Public Accounts Committee Finds Assessment of Government Borrowing Unclear at Best
There is a lack of clear measures to assess the value for money of government borrowing and a lack of understanding of foreign investors, as highlighted in a recent report.
Dame Meg Hillier, chair of the Public Accounts Committee (PAC), described the measures to assess the value for money of government borrowing as “nebulous at best.”
A report released by the PAC stated that it is “impossible to know whether government is securing value for money from its borrowing” due to the absence of clear measures.
The report also highlighted the limited information available about the ultimate owners of 25 percent of UK debt held by foreign investors, posing potential risks.

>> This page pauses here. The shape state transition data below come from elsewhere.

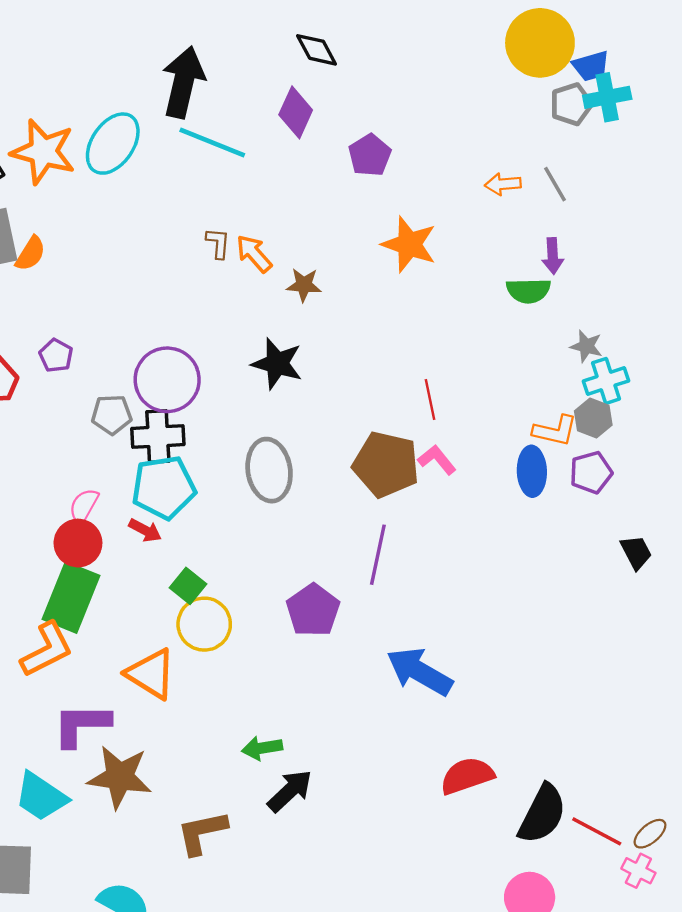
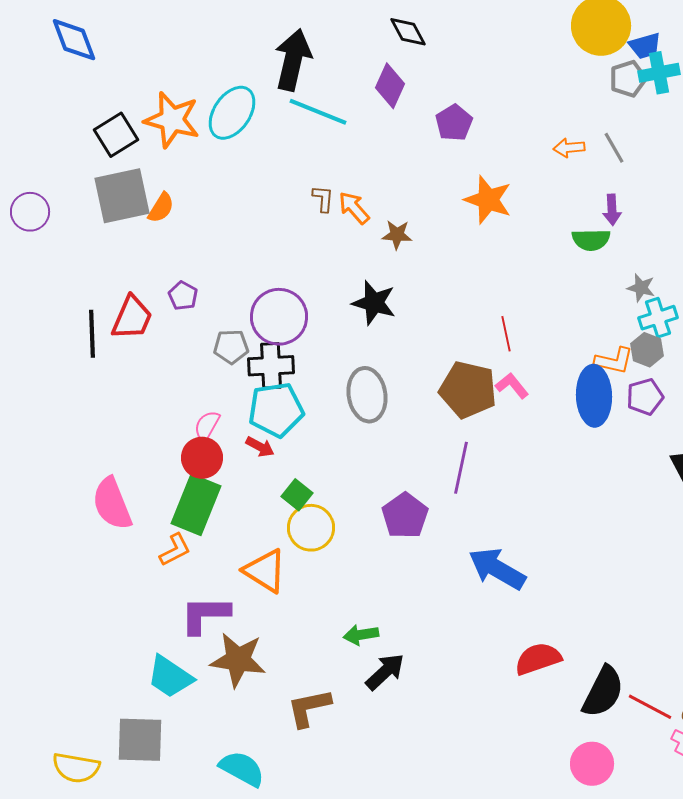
blue ellipse: (532, 471) -> (594, 396), size x1.4
orange L-shape: (47, 650) -> (175, 550), size x0.7

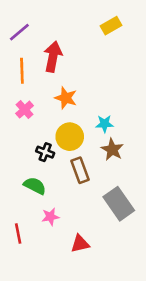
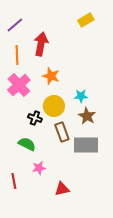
pink cross: (25, 110) -> (19, 85), size x1.6
gray rectangle: (119, 204) -> (86, 145), moved, turned -55

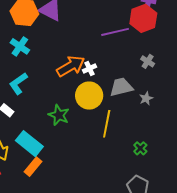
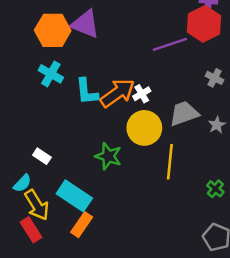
cyan L-shape: (18, 83) -> (87, 92), moved, turned -55

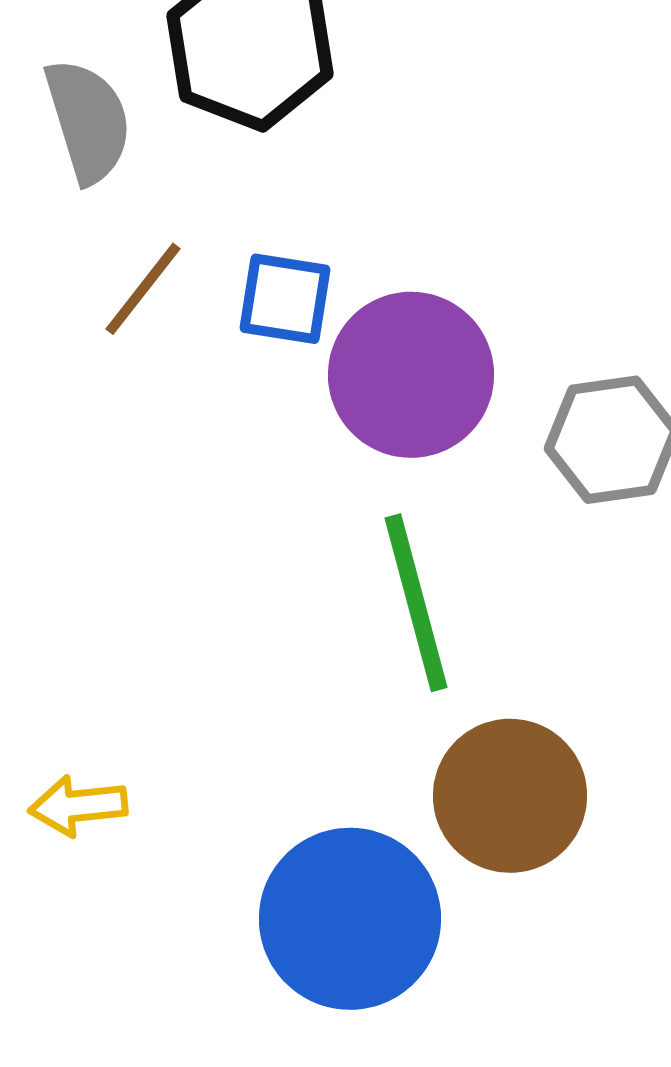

The committee expressed its doubts about the government’s ability to apply lessons learned from past financial crises and the current COVID-19 pandemic. Furthermore, the impending retirement of senior personnel at the government’s borrowing agency adds to the challenges.
Government borrowing occurs mainly through the Debt Management Office (DMO), which sells bonds to large investors, and the National Savings & Investment (NS&I), a state-owned bank offering retail products like Premium Bonds.
Over the past 53 years, governments have borrowed money in all but five years, accumulating a debt of approximately £2.65 trillion as of January.
In its report, the PAC stated that the Treasury’s debt management objective is not directly measurable, making it impossible to determine if the government is achieving value for money through borrowing.